Data
────

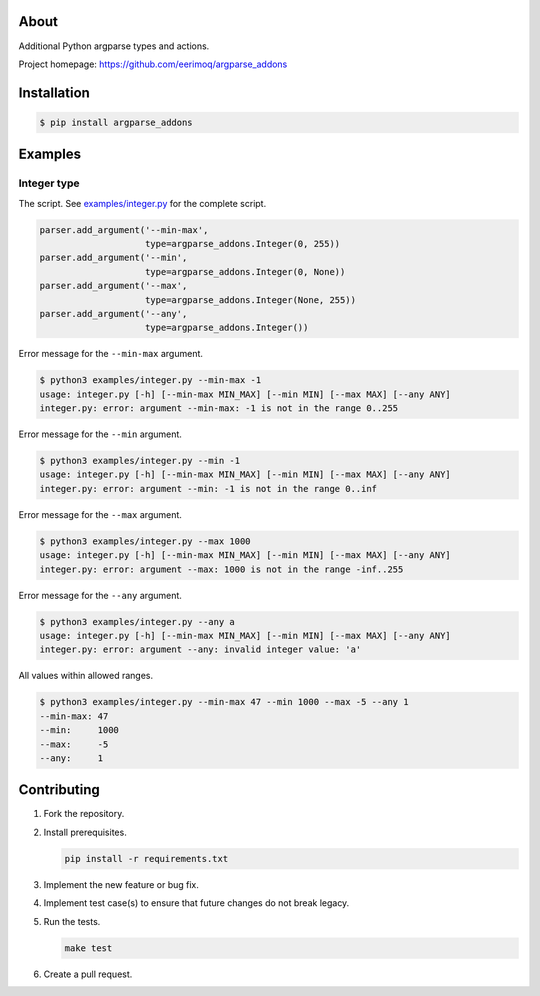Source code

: |buildstatus|_
|coverage|_

About
=====

Additional Python argparse types and actions.

Project homepage: https://github.com/eerimoq/argparse_addons

Installation
============

.. code-block:: text

    $ pip install argparse_addons

Examples
========

Integer type
------------

The script. See `examples/integer.py`_ for the complete script.

.. code-block:: python

   parser.add_argument('--min-max',
                       type=argparse_addons.Integer(0, 255))
   parser.add_argument('--min',
                       type=argparse_addons.Integer(0, None))
   parser.add_argument('--max',
                       type=argparse_addons.Integer(None, 255))
   parser.add_argument('--any',
                       type=argparse_addons.Integer())

Error message for the ``--min-max`` argument.

.. code-block:: text

   $ python3 examples/integer.py --min-max -1
   usage: integer.py [-h] [--min-max MIN_MAX] [--min MIN] [--max MAX] [--any ANY]
   integer.py: error: argument --min-max: -1 is not in the range 0..255

Error message for the ``--min`` argument.

.. code-block:: text

   $ python3 examples/integer.py --min -1
   usage: integer.py [-h] [--min-max MIN_MAX] [--min MIN] [--max MAX] [--any ANY]
   integer.py: error: argument --min: -1 is not in the range 0..inf

Error message for the ``--max`` argument.

.. code-block:: text

   $ python3 examples/integer.py --max 1000
   usage: integer.py [-h] [--min-max MIN_MAX] [--min MIN] [--max MAX] [--any ANY]
   integer.py: error: argument --max: 1000 is not in the range -inf..255

Error message for the ``--any`` argument.

.. code-block:: text

   $ python3 examples/integer.py --any a
   usage: integer.py [-h] [--min-max MIN_MAX] [--min MIN] [--max MAX] [--any ANY]
   integer.py: error: argument --any: invalid integer value: 'a'

All values within allowed ranges.

.. code-block:: text

   $ python3 examples/integer.py --min-max 47 --min 1000 --max -5 --any 1
   --min-max: 47
   --min:     1000
   --max:     -5
   --any:     1

Contributing
============

#. Fork the repository.

#. Install prerequisites.

   .. code-block:: text

      pip install -r requirements.txt

#. Implement the new feature or bug fix.

#. Implement test case(s) to ensure that future changes do not break
   legacy.

#. Run the tests.

   .. code-block:: text

      make test

#. Create a pull request.

.. |buildstatus| image:: https://travis-ci.com/eerimoq/argparse_addons.svg
.. _buildstatus: https://travis-ci.com/eerimoq/argparse_addons

.. |coverage| image:: https://coveralls.io/repos/github/eerimoq/argparse_addons/badge.svg?branch=master
.. _coverage: https://coveralls.io/github/eerimoq/argparse_addons

.. _examples/integer.py: https://github.com/eerimoq/argparse_addons/blob/master/examples/integer.py
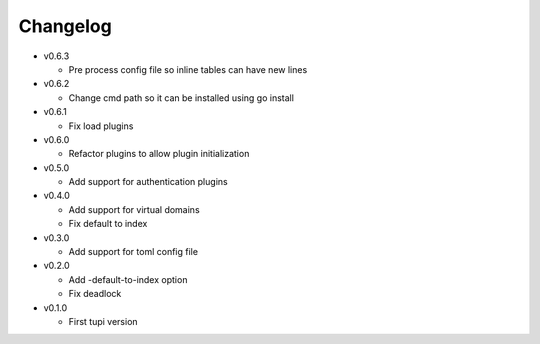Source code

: Changelog
=========


* v0.6.3

  - Pre process config file so inline tables can have new lines

* v0.6.2

  - Change cmd path so it can be installed using go install

* v0.6.1

  - Fix load plugins

* v0.6.0

  - Refactor plugins to allow plugin initialization

* v0.5.0

  - Add support for authentication plugins

* v0.4.0

  - Add support for virtual domains
  - Fix default to index

* v0.3.0

  - Add support for toml config file

* v0.2.0

  - Add -default-to-index option
  - Fix deadlock

* v0.1.0

  - First tupi version
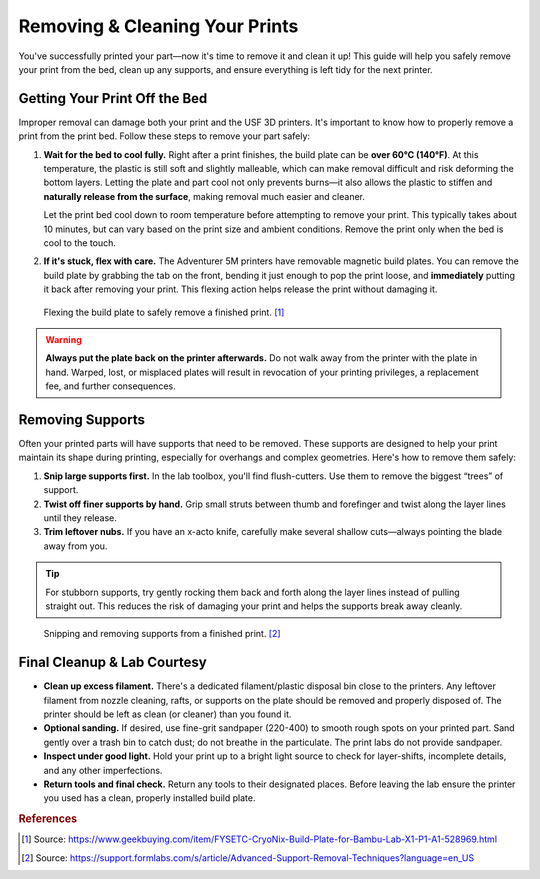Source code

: .. _removing_cleaning_prints:

================================
Removing & Cleaning Your Prints
================================

You've successfully printed your part—now it's time to remove it and clean it up! This guide will help you safely remove your print from the bed, clean up any supports, and ensure everything is left tidy for the next printer.

Getting Your Print Off the Bed
===============================

Improper removal can damage both your print and the USF 3D printers. It's important to know how to properly remove a print from the print bed. Follow these steps to remove your part safely:

1. **Wait for the bed to cool fully.**
   Right after a print finishes, the build plate can be **over 60°C (140°F)**. At this temperature, the plastic is still soft and slightly malleable, which can make removal difficult and risk deforming the bottom layers. Letting the plate and part cool not only prevents burns—it also allows the plastic to stiffen and **naturally release from the surface**, making removal much easier and cleaner.

   Let the print bed cool down to room temperature before attempting to remove your print. This typically takes about 10 minutes, but can vary based on the print size and ambient conditions. Remove the print only when the bed is cool to the touch.

2. **If it's stuck, flex with care.**
   The Adventurer 5M printers have removable magnetic build plates. You can remove the build plate by grabbing the tab on the front, bending it just enough to pop the print loose, and **immediately** putting it back after removing your print. This flexing action helps release the print without damaging it.

.. figure:: ../images/3d_printing/flex_plate.jpg
   :alt: Carefully flexing the build plate to free the print
   :figwidth: 100%

   Flexing the build plate to safely remove a finished print. [#geekbuying]_

.. warning::

   **Always put the plate back on the printer afterwards.** Do not walk away from the printer with the plate in hand. Warped, lost, or misplaced plates will result in revocation of your printing privileges, a replacement fee, and further consequences.

Removing Supports
=================

Often your printed parts will have supports that need to be removed. These supports are designed to help your print maintain its shape during printing, especially for overhangs and complex geometries. Here's how to remove them safely:

1. **Snip large supports first.**
   In the lab toolbox, you'll find flush-cutters. Use them to remove the biggest “trees” of support.

2. **Twist off finer supports by hand.**
   Grip small struts between thumb and forefinger and twist along the layer lines until they release.

3. **Trim leftover nubs.**
   If you have an x-acto knife, carefully make several shallow cuts—always pointing the blade away from you.

.. tip::
   For stubborn supports, try gently rocking them back and forth along the layer lines instead of pulling straight out. This reduces the risk of damaging your print and helps the supports break away cleanly.

.. figure:: ../images/3d_printing/support_removal.jpg
   :alt: Removing supports from a print
   :figwidth: 100%

   Snipping and removing supports from a finished print. [#formlabs]_

Final Cleanup & Lab Courtesy
============================

- **Clean up excess filament.**
  There's a dedicated filament/plastic disposal bin close to the printers. Any leftover filament from nozzle cleaning, rafts, or supports on the plate should be removed and properly disposed of. The printer should be left as clean (or cleaner) than you found it.

- **Optional sanding.**
  If desired, use fine-grit sandpaper (220-400) to smooth rough spots on your printed part. Sand gently over a trash bin to catch dust; do not breathe in the particulate. The print labs do not provide sandpaper.

- **Inspect under good light.**
  Hold your print up to a bright light source to check for layer-shifts, incomplete details, and any other imperfections.

- **Return tools and final check.**
  Return any tools to their designated places. Before leaving the lab ensure the printer you used has a clean, properly installed build plate.

.. rubric:: References

.. [#geekbuying] Source: https://www.geekbuying.com/item/FYSETC-CryoNix-Build-Plate-for-Bambu-Lab-X1-P1-A1-528969.html
.. [#formlabs] Source: https://support.formlabs.com/s/article/Advanced-Support-Removal-Techniques?language=en_US


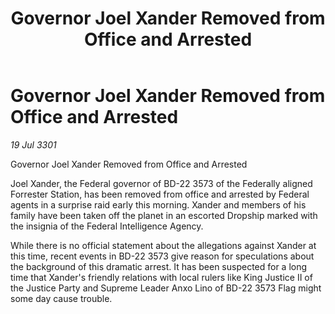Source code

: :PROPERTIES:
:ID:       80bb4dd7-6174-41ac-b5ae-de38000283c7
:END:
#+title: Governor Joel Xander Removed from Office and Arrested
#+filetags: :galnet:

* Governor Joel Xander Removed from Office and Arrested

/19 Jul 3301/

Governor Joel Xander Removed from Office and Arrested 
 
Joel Xander, the Federal governor of BD-22 3573 of the Federally aligned Forrester Station, has been removed from office and arrested by Federal agents in a surprise raid early this morning. Xander and members of his family have been taken off the planet in an escorted Dropship marked with the insignia of the Federal Intelligence Agency. 

While there is no official statement about the allegations against Xander at this time, recent events in BD-22 3573 give reason for speculations about the background of this dramatic arrest. It has been suspected for a long time that Xander's friendly relations with local rulers like King Justice II of the Justice Party and Supreme Leader Anxo Lino of BD-22 3573 Flag might some day cause trouble.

────

Task prompt
Of the entries above, transcribe exactly those lines that fall between the line containing "If you have" and the line containing "- **Optional sanding.**", together with those two lines.

Problem solution
   If you have an x-acto knife, carefully make several shallow cuts—always pointing the blade away from you.

.. tip::
   For stubborn supports, try gently rocking them back and forth along the layer lines instead of pulling straight out. This reduces the risk of damaging your print and helps the supports break away cleanly.

.. figure:: ../images/3d_printing/support_removal.jpg
   :alt: Removing supports from a print
   :figwidth: 100%

   Snipping and removing supports from a finished print. [#formlabs]_

Final Cleanup & Lab Courtesy
============================

- **Clean up excess filament.**
  There's a dedicated filament/plastic disposal bin close to the printers. Any leftover filament from nozzle cleaning, rafts, or supports on the plate should be removed and properly disposed of. The printer should be left as clean (or cleaner) than you found it.

- **Optional sanding.**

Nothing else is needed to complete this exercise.